(Saved entries)
• • •
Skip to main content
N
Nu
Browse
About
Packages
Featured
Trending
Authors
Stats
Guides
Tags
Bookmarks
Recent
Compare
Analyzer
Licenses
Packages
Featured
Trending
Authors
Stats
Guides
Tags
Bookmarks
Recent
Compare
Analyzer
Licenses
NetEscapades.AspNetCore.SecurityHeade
• • •
An exact repetition of all the entries is required.

■ Answer to this problem:
Skip to main content
N
Nu
Browse
About
Packages
Featured
Trending
Authors
Stats
Guides
Tags
Bookmarks
Recent
Compare
Analyzer
Licenses
Packages
Featured
Trending
Authors
Stats
Guides
Tags
Bookmarks
Recent
Compare
Analyzer
Licenses
NetEscapades.AspNetCore.SecurityHeade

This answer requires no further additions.